Methods: We searched public databases for
reports of mortality on ART by initiating CD4 count. For each reported CD4
strata we recorded the 1-year mortality and LTFU rate and N. We used multiple
imputation to overcome patient grouping by CD4 intervals and a 2-stage maximum
likelihood (ML) approach to estimate unobserved mortality among those LTFU. We
regressed logged mortality (adjusted for LTFU) on logged initiating CD4 count
weighted by sample size. We varied the value of mortality among those lost from
0 to 100% and identified the ML estimate as our point estimate of 1-year
mortality among the LTFU.
Results: We included 21 reports of data on 58,058
patients from 14 countries and 57 CD4 count observations. One-year mortality
ranged 1.3 to 40% and 1-year LTFU from 0.3 to 24%. Without adjusting for LTFU,
we estimate those initiating ART at a CD4 of 200 have a predicted 1-year
mortality of 5% and that prediction increases sharply with lower CD4 count.

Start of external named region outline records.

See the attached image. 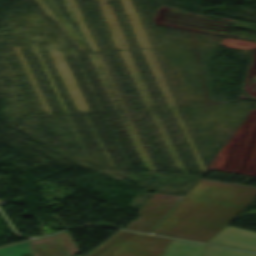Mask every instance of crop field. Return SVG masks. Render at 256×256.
Here are the masks:
<instances>
[{"mask_svg": "<svg viewBox=\"0 0 256 256\" xmlns=\"http://www.w3.org/2000/svg\"><path fill=\"white\" fill-rule=\"evenodd\" d=\"M255 197V189L200 180L152 232L206 242Z\"/></svg>", "mask_w": 256, "mask_h": 256, "instance_id": "1", "label": "crop field"}, {"mask_svg": "<svg viewBox=\"0 0 256 256\" xmlns=\"http://www.w3.org/2000/svg\"><path fill=\"white\" fill-rule=\"evenodd\" d=\"M171 240L119 230L87 256H161Z\"/></svg>", "mask_w": 256, "mask_h": 256, "instance_id": "2", "label": "crop field"}, {"mask_svg": "<svg viewBox=\"0 0 256 256\" xmlns=\"http://www.w3.org/2000/svg\"><path fill=\"white\" fill-rule=\"evenodd\" d=\"M25 252H31L32 256H73L79 250L68 233L63 232L1 248L0 256H20Z\"/></svg>", "mask_w": 256, "mask_h": 256, "instance_id": "3", "label": "crop field"}, {"mask_svg": "<svg viewBox=\"0 0 256 256\" xmlns=\"http://www.w3.org/2000/svg\"><path fill=\"white\" fill-rule=\"evenodd\" d=\"M181 198L180 196L155 193L139 210L140 218L137 221L130 222L126 228L149 232Z\"/></svg>", "mask_w": 256, "mask_h": 256, "instance_id": "4", "label": "crop field"}, {"mask_svg": "<svg viewBox=\"0 0 256 256\" xmlns=\"http://www.w3.org/2000/svg\"><path fill=\"white\" fill-rule=\"evenodd\" d=\"M208 243L256 250V233L226 226L217 235L213 236Z\"/></svg>", "mask_w": 256, "mask_h": 256, "instance_id": "5", "label": "crop field"}, {"mask_svg": "<svg viewBox=\"0 0 256 256\" xmlns=\"http://www.w3.org/2000/svg\"><path fill=\"white\" fill-rule=\"evenodd\" d=\"M205 245L172 240L162 256H200Z\"/></svg>", "mask_w": 256, "mask_h": 256, "instance_id": "6", "label": "crop field"}, {"mask_svg": "<svg viewBox=\"0 0 256 256\" xmlns=\"http://www.w3.org/2000/svg\"><path fill=\"white\" fill-rule=\"evenodd\" d=\"M202 256H256V255L242 252V251L207 245Z\"/></svg>", "mask_w": 256, "mask_h": 256, "instance_id": "7", "label": "crop field"}]
</instances>
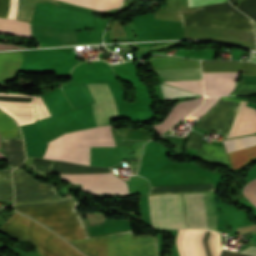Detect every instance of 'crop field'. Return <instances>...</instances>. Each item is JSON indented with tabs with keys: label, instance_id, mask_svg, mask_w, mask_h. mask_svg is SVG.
<instances>
[{
	"label": "crop field",
	"instance_id": "8a807250",
	"mask_svg": "<svg viewBox=\"0 0 256 256\" xmlns=\"http://www.w3.org/2000/svg\"><path fill=\"white\" fill-rule=\"evenodd\" d=\"M18 212L45 225L87 256H157V238L132 231L89 237L75 197L62 202L13 205Z\"/></svg>",
	"mask_w": 256,
	"mask_h": 256
},
{
	"label": "crop field",
	"instance_id": "22f410ed",
	"mask_svg": "<svg viewBox=\"0 0 256 256\" xmlns=\"http://www.w3.org/2000/svg\"><path fill=\"white\" fill-rule=\"evenodd\" d=\"M200 139H201V136L196 135L194 133H190L185 143V147L197 149L198 151L196 155L204 159H207L209 161L228 164L223 147L212 146V145L202 143L200 142Z\"/></svg>",
	"mask_w": 256,
	"mask_h": 256
},
{
	"label": "crop field",
	"instance_id": "d9b57169",
	"mask_svg": "<svg viewBox=\"0 0 256 256\" xmlns=\"http://www.w3.org/2000/svg\"><path fill=\"white\" fill-rule=\"evenodd\" d=\"M28 52L0 54V81L12 79L15 76Z\"/></svg>",
	"mask_w": 256,
	"mask_h": 256
},
{
	"label": "crop field",
	"instance_id": "bd1437ed",
	"mask_svg": "<svg viewBox=\"0 0 256 256\" xmlns=\"http://www.w3.org/2000/svg\"><path fill=\"white\" fill-rule=\"evenodd\" d=\"M0 158H5V157L0 153Z\"/></svg>",
	"mask_w": 256,
	"mask_h": 256
},
{
	"label": "crop field",
	"instance_id": "f4fd0767",
	"mask_svg": "<svg viewBox=\"0 0 256 256\" xmlns=\"http://www.w3.org/2000/svg\"><path fill=\"white\" fill-rule=\"evenodd\" d=\"M152 227L187 228L180 195L148 196Z\"/></svg>",
	"mask_w": 256,
	"mask_h": 256
},
{
	"label": "crop field",
	"instance_id": "3316defc",
	"mask_svg": "<svg viewBox=\"0 0 256 256\" xmlns=\"http://www.w3.org/2000/svg\"><path fill=\"white\" fill-rule=\"evenodd\" d=\"M226 152H232L235 150L243 149L256 145V135L236 138L232 140L223 141ZM230 166L232 169L238 168L243 164L256 157V146L239 150L236 152L228 153Z\"/></svg>",
	"mask_w": 256,
	"mask_h": 256
},
{
	"label": "crop field",
	"instance_id": "5142ce71",
	"mask_svg": "<svg viewBox=\"0 0 256 256\" xmlns=\"http://www.w3.org/2000/svg\"><path fill=\"white\" fill-rule=\"evenodd\" d=\"M203 72L243 71L242 75H256V65L245 62L201 61Z\"/></svg>",
	"mask_w": 256,
	"mask_h": 256
},
{
	"label": "crop field",
	"instance_id": "4177f3b9",
	"mask_svg": "<svg viewBox=\"0 0 256 256\" xmlns=\"http://www.w3.org/2000/svg\"><path fill=\"white\" fill-rule=\"evenodd\" d=\"M256 93V84H240L231 95H247Z\"/></svg>",
	"mask_w": 256,
	"mask_h": 256
},
{
	"label": "crop field",
	"instance_id": "5a996713",
	"mask_svg": "<svg viewBox=\"0 0 256 256\" xmlns=\"http://www.w3.org/2000/svg\"><path fill=\"white\" fill-rule=\"evenodd\" d=\"M64 136L66 147L114 146L108 126L73 131Z\"/></svg>",
	"mask_w": 256,
	"mask_h": 256
},
{
	"label": "crop field",
	"instance_id": "e52e79f7",
	"mask_svg": "<svg viewBox=\"0 0 256 256\" xmlns=\"http://www.w3.org/2000/svg\"><path fill=\"white\" fill-rule=\"evenodd\" d=\"M15 188V203L62 200L52 185L39 183L25 171L16 168L12 173Z\"/></svg>",
	"mask_w": 256,
	"mask_h": 256
},
{
	"label": "crop field",
	"instance_id": "00972430",
	"mask_svg": "<svg viewBox=\"0 0 256 256\" xmlns=\"http://www.w3.org/2000/svg\"><path fill=\"white\" fill-rule=\"evenodd\" d=\"M219 97H208L204 101V103L198 107L193 113L189 116L200 119L203 115H205L211 107L216 103Z\"/></svg>",
	"mask_w": 256,
	"mask_h": 256
},
{
	"label": "crop field",
	"instance_id": "4a817a6b",
	"mask_svg": "<svg viewBox=\"0 0 256 256\" xmlns=\"http://www.w3.org/2000/svg\"><path fill=\"white\" fill-rule=\"evenodd\" d=\"M157 72L165 81L201 79L200 68L167 69Z\"/></svg>",
	"mask_w": 256,
	"mask_h": 256
},
{
	"label": "crop field",
	"instance_id": "92a150f3",
	"mask_svg": "<svg viewBox=\"0 0 256 256\" xmlns=\"http://www.w3.org/2000/svg\"><path fill=\"white\" fill-rule=\"evenodd\" d=\"M17 124L14 119L0 110L1 138L16 137Z\"/></svg>",
	"mask_w": 256,
	"mask_h": 256
},
{
	"label": "crop field",
	"instance_id": "ac0d7876",
	"mask_svg": "<svg viewBox=\"0 0 256 256\" xmlns=\"http://www.w3.org/2000/svg\"><path fill=\"white\" fill-rule=\"evenodd\" d=\"M96 104L93 105V114L96 125L109 124L110 120L125 118L126 105L124 103L123 91L118 82L108 83V87L114 102L105 84H87ZM64 93L73 108L93 103L85 85L62 86Z\"/></svg>",
	"mask_w": 256,
	"mask_h": 256
},
{
	"label": "crop field",
	"instance_id": "ae1a2a85",
	"mask_svg": "<svg viewBox=\"0 0 256 256\" xmlns=\"http://www.w3.org/2000/svg\"><path fill=\"white\" fill-rule=\"evenodd\" d=\"M11 48H25V47L14 46V45H8V44H1V43H0V50H3V49H11Z\"/></svg>",
	"mask_w": 256,
	"mask_h": 256
},
{
	"label": "crop field",
	"instance_id": "eef30255",
	"mask_svg": "<svg viewBox=\"0 0 256 256\" xmlns=\"http://www.w3.org/2000/svg\"><path fill=\"white\" fill-rule=\"evenodd\" d=\"M240 254H245V255H249V256H256V247L250 246L244 250H242L241 252H239Z\"/></svg>",
	"mask_w": 256,
	"mask_h": 256
},
{
	"label": "crop field",
	"instance_id": "733c2abd",
	"mask_svg": "<svg viewBox=\"0 0 256 256\" xmlns=\"http://www.w3.org/2000/svg\"><path fill=\"white\" fill-rule=\"evenodd\" d=\"M1 148L10 167H17L24 161L25 153L21 138L2 140Z\"/></svg>",
	"mask_w": 256,
	"mask_h": 256
},
{
	"label": "crop field",
	"instance_id": "d3111659",
	"mask_svg": "<svg viewBox=\"0 0 256 256\" xmlns=\"http://www.w3.org/2000/svg\"><path fill=\"white\" fill-rule=\"evenodd\" d=\"M248 62L256 64V54L255 53H252L251 58Z\"/></svg>",
	"mask_w": 256,
	"mask_h": 256
},
{
	"label": "crop field",
	"instance_id": "28ad6ade",
	"mask_svg": "<svg viewBox=\"0 0 256 256\" xmlns=\"http://www.w3.org/2000/svg\"><path fill=\"white\" fill-rule=\"evenodd\" d=\"M65 152L67 161L90 165L86 147L65 148ZM65 152L64 137L61 135L47 142V148L42 157L47 159H58L66 161Z\"/></svg>",
	"mask_w": 256,
	"mask_h": 256
},
{
	"label": "crop field",
	"instance_id": "dafd665d",
	"mask_svg": "<svg viewBox=\"0 0 256 256\" xmlns=\"http://www.w3.org/2000/svg\"><path fill=\"white\" fill-rule=\"evenodd\" d=\"M12 0H0V17L9 18ZM18 0H13L11 16L14 19Z\"/></svg>",
	"mask_w": 256,
	"mask_h": 256
},
{
	"label": "crop field",
	"instance_id": "750c4746",
	"mask_svg": "<svg viewBox=\"0 0 256 256\" xmlns=\"http://www.w3.org/2000/svg\"><path fill=\"white\" fill-rule=\"evenodd\" d=\"M123 2L131 3V0H124Z\"/></svg>",
	"mask_w": 256,
	"mask_h": 256
},
{
	"label": "crop field",
	"instance_id": "a9b5d70f",
	"mask_svg": "<svg viewBox=\"0 0 256 256\" xmlns=\"http://www.w3.org/2000/svg\"><path fill=\"white\" fill-rule=\"evenodd\" d=\"M161 85V89L164 95V98H171V97H181V96H187V95H195L174 87H171L169 85L166 84H160Z\"/></svg>",
	"mask_w": 256,
	"mask_h": 256
},
{
	"label": "crop field",
	"instance_id": "214f88e0",
	"mask_svg": "<svg viewBox=\"0 0 256 256\" xmlns=\"http://www.w3.org/2000/svg\"><path fill=\"white\" fill-rule=\"evenodd\" d=\"M10 170H0V200L13 201L12 184L10 180Z\"/></svg>",
	"mask_w": 256,
	"mask_h": 256
},
{
	"label": "crop field",
	"instance_id": "cbeb9de0",
	"mask_svg": "<svg viewBox=\"0 0 256 256\" xmlns=\"http://www.w3.org/2000/svg\"><path fill=\"white\" fill-rule=\"evenodd\" d=\"M201 102L202 99H197L177 103L165 118L164 122L160 125H155L154 127L163 134L182 118L184 119L188 114H190L199 104H201Z\"/></svg>",
	"mask_w": 256,
	"mask_h": 256
},
{
	"label": "crop field",
	"instance_id": "bc2a9ffb",
	"mask_svg": "<svg viewBox=\"0 0 256 256\" xmlns=\"http://www.w3.org/2000/svg\"><path fill=\"white\" fill-rule=\"evenodd\" d=\"M74 5L83 6L99 11H114L122 0H62Z\"/></svg>",
	"mask_w": 256,
	"mask_h": 256
},
{
	"label": "crop field",
	"instance_id": "34b2d1b8",
	"mask_svg": "<svg viewBox=\"0 0 256 256\" xmlns=\"http://www.w3.org/2000/svg\"><path fill=\"white\" fill-rule=\"evenodd\" d=\"M236 99L221 97L213 108L195 125L197 128L208 130L213 128L229 135ZM246 102H237L234 119L229 137L256 133V109L244 106Z\"/></svg>",
	"mask_w": 256,
	"mask_h": 256
},
{
	"label": "crop field",
	"instance_id": "d1516ede",
	"mask_svg": "<svg viewBox=\"0 0 256 256\" xmlns=\"http://www.w3.org/2000/svg\"><path fill=\"white\" fill-rule=\"evenodd\" d=\"M239 72L203 73L205 95H227L235 85Z\"/></svg>",
	"mask_w": 256,
	"mask_h": 256
},
{
	"label": "crop field",
	"instance_id": "412701ff",
	"mask_svg": "<svg viewBox=\"0 0 256 256\" xmlns=\"http://www.w3.org/2000/svg\"><path fill=\"white\" fill-rule=\"evenodd\" d=\"M0 231L31 240L40 256H83L63 239L16 212L0 226Z\"/></svg>",
	"mask_w": 256,
	"mask_h": 256
},
{
	"label": "crop field",
	"instance_id": "dd49c442",
	"mask_svg": "<svg viewBox=\"0 0 256 256\" xmlns=\"http://www.w3.org/2000/svg\"><path fill=\"white\" fill-rule=\"evenodd\" d=\"M185 216L189 228H206L216 231L217 212L214 192L182 194Z\"/></svg>",
	"mask_w": 256,
	"mask_h": 256
},
{
	"label": "crop field",
	"instance_id": "730fd06b",
	"mask_svg": "<svg viewBox=\"0 0 256 256\" xmlns=\"http://www.w3.org/2000/svg\"><path fill=\"white\" fill-rule=\"evenodd\" d=\"M224 1L226 0H188V3H189V7H192V6L218 3V2H224Z\"/></svg>",
	"mask_w": 256,
	"mask_h": 256
},
{
	"label": "crop field",
	"instance_id": "d8731c3e",
	"mask_svg": "<svg viewBox=\"0 0 256 256\" xmlns=\"http://www.w3.org/2000/svg\"><path fill=\"white\" fill-rule=\"evenodd\" d=\"M61 179H65L74 184H93V183H115L125 182L113 174H70L59 173ZM85 192L92 194L113 195L128 194L126 183L115 184H93L82 185Z\"/></svg>",
	"mask_w": 256,
	"mask_h": 256
}]
</instances>
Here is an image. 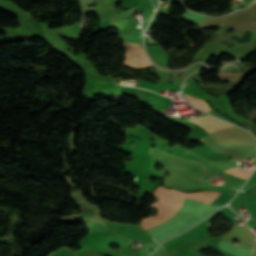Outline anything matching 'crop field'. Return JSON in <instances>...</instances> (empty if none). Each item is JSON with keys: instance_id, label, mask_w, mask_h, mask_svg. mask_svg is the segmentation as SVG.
Wrapping results in <instances>:
<instances>
[{"instance_id": "obj_1", "label": "crop field", "mask_w": 256, "mask_h": 256, "mask_svg": "<svg viewBox=\"0 0 256 256\" xmlns=\"http://www.w3.org/2000/svg\"><path fill=\"white\" fill-rule=\"evenodd\" d=\"M171 192H172V190H166L162 187H158L156 189V191L154 192V195L157 196L159 198V200L156 203H153L151 206L156 207L157 210L160 211V209L165 205L166 201L168 200ZM186 194L187 193H184L183 196L181 197L182 192H178V191L173 190V192H172L169 200L167 201L166 205L162 208V210L158 213L157 216L142 218V220H141L142 227L147 225V224L158 221V220L164 218L165 216H167L169 213H171L172 210L175 208L177 202L179 201L180 197H181V199H180L179 203L177 204L176 208L174 209V211L170 215H168L167 217H165L164 219H162L158 222H155L153 224H150V225L144 227V229L155 226V225L171 218L172 216H174L176 214L177 210L179 209L181 203L183 202Z\"/></svg>"}, {"instance_id": "obj_2", "label": "crop field", "mask_w": 256, "mask_h": 256, "mask_svg": "<svg viewBox=\"0 0 256 256\" xmlns=\"http://www.w3.org/2000/svg\"><path fill=\"white\" fill-rule=\"evenodd\" d=\"M124 44L126 47V58H125L124 64L132 67H135V64H136V68H142V67L153 65L145 55L142 49V45L137 43H133L134 55H135V64H134L132 43L124 42Z\"/></svg>"}, {"instance_id": "obj_3", "label": "crop field", "mask_w": 256, "mask_h": 256, "mask_svg": "<svg viewBox=\"0 0 256 256\" xmlns=\"http://www.w3.org/2000/svg\"><path fill=\"white\" fill-rule=\"evenodd\" d=\"M190 121L200 124L201 126L206 128L208 130V132L214 131L217 129H221V128H225L228 126H232V125H230L226 122H223V121H221L213 116H210V115L203 116V117L193 119Z\"/></svg>"}, {"instance_id": "obj_4", "label": "crop field", "mask_w": 256, "mask_h": 256, "mask_svg": "<svg viewBox=\"0 0 256 256\" xmlns=\"http://www.w3.org/2000/svg\"><path fill=\"white\" fill-rule=\"evenodd\" d=\"M221 192H195L188 193L187 198L210 204L220 196Z\"/></svg>"}, {"instance_id": "obj_5", "label": "crop field", "mask_w": 256, "mask_h": 256, "mask_svg": "<svg viewBox=\"0 0 256 256\" xmlns=\"http://www.w3.org/2000/svg\"><path fill=\"white\" fill-rule=\"evenodd\" d=\"M225 172H228V173L234 174L236 176L247 179V177L252 172V170H243V169H240L239 167H237V168L225 171Z\"/></svg>"}, {"instance_id": "obj_6", "label": "crop field", "mask_w": 256, "mask_h": 256, "mask_svg": "<svg viewBox=\"0 0 256 256\" xmlns=\"http://www.w3.org/2000/svg\"><path fill=\"white\" fill-rule=\"evenodd\" d=\"M138 87L147 88V89L153 90L158 93H160V91H161V89L158 86L154 85L151 82L139 81Z\"/></svg>"}, {"instance_id": "obj_7", "label": "crop field", "mask_w": 256, "mask_h": 256, "mask_svg": "<svg viewBox=\"0 0 256 256\" xmlns=\"http://www.w3.org/2000/svg\"><path fill=\"white\" fill-rule=\"evenodd\" d=\"M79 1L82 8V14L84 15L91 8V7H88V5H90L93 2V0H79Z\"/></svg>"}, {"instance_id": "obj_8", "label": "crop field", "mask_w": 256, "mask_h": 256, "mask_svg": "<svg viewBox=\"0 0 256 256\" xmlns=\"http://www.w3.org/2000/svg\"><path fill=\"white\" fill-rule=\"evenodd\" d=\"M226 77H232V76H246L250 72H241V73H230V72H224ZM223 72H219L220 77H225Z\"/></svg>"}, {"instance_id": "obj_9", "label": "crop field", "mask_w": 256, "mask_h": 256, "mask_svg": "<svg viewBox=\"0 0 256 256\" xmlns=\"http://www.w3.org/2000/svg\"><path fill=\"white\" fill-rule=\"evenodd\" d=\"M149 44H153L152 40L149 38Z\"/></svg>"}, {"instance_id": "obj_10", "label": "crop field", "mask_w": 256, "mask_h": 256, "mask_svg": "<svg viewBox=\"0 0 256 256\" xmlns=\"http://www.w3.org/2000/svg\"><path fill=\"white\" fill-rule=\"evenodd\" d=\"M75 24L78 25L79 27H80V25H81L80 23H75Z\"/></svg>"}, {"instance_id": "obj_11", "label": "crop field", "mask_w": 256, "mask_h": 256, "mask_svg": "<svg viewBox=\"0 0 256 256\" xmlns=\"http://www.w3.org/2000/svg\"><path fill=\"white\" fill-rule=\"evenodd\" d=\"M185 14H187V13H185ZM187 15H190V14H187ZM190 16H192V17H193V15H190Z\"/></svg>"}, {"instance_id": "obj_12", "label": "crop field", "mask_w": 256, "mask_h": 256, "mask_svg": "<svg viewBox=\"0 0 256 256\" xmlns=\"http://www.w3.org/2000/svg\"><path fill=\"white\" fill-rule=\"evenodd\" d=\"M130 242H131V241H130ZM130 242H129V243H130Z\"/></svg>"}]
</instances>
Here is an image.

After searching values of unobserved mortality (range 0 to 100%), the best fit
occurs when mortality among those lost is 40% (F stat 20.8). Adjusting for
LTFU, predicted mortality was higher at all CD4 counts, while the slope of
mortality with respect to initiation CD4 is flatter. Incorporating this
adjustment, predicted 1-year mortality among those with a CD4 <200 cells/mm3
and >500 was 7.5% to 12.1% and 5.5%, respectively. Comparing those starting
ART <500 to those at 50 cells/mm3, 1-year ART mortality was
halved (12.13% vs 5.5). Comparison of our curve with survival data from HIV+
not on ART reveals our approach may overestimate 1-year mortality at the
highest CD4 counts.
Conclusions: Our findings confirm patients initiated
at lower CD4 counts are at significantly greater risk of death during the first
year on ART, but suggest the benefit to earlier initiation is not as great as
would appear in data not adjusted for LTFU.